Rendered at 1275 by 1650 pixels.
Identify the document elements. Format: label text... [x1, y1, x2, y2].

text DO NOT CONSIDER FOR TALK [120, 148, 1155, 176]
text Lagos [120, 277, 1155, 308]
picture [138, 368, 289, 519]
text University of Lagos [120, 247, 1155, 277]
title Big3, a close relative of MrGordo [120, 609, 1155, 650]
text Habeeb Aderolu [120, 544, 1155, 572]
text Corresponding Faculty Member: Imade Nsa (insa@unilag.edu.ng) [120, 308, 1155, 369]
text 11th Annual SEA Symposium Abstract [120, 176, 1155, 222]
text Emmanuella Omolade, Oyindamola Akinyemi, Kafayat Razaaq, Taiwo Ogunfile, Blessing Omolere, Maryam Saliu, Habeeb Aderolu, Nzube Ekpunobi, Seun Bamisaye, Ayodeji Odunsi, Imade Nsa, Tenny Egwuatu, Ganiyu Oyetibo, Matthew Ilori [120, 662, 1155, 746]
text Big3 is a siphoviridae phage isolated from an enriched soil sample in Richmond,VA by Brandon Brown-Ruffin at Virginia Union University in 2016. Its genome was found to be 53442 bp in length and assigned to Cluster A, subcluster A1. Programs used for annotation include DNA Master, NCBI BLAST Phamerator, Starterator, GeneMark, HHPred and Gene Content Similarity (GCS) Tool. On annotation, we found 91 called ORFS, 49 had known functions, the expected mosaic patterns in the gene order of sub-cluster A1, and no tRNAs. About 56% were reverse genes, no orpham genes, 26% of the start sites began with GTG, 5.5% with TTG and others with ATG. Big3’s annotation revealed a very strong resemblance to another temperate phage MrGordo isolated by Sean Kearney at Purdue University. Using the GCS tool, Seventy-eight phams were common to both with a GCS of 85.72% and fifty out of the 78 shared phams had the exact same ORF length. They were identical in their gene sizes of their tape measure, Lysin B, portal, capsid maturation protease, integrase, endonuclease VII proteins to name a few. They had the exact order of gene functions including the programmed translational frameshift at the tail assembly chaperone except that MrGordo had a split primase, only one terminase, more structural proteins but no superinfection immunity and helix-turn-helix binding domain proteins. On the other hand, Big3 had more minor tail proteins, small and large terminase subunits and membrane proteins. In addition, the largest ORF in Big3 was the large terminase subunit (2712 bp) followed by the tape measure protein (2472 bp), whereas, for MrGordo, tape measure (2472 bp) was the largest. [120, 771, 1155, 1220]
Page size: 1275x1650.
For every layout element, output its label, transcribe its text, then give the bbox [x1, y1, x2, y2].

+ + + + +

■ Brief
Please report how many lines of the entries above contain the string "label". Reply with only the number.

■ Solution to the problem
2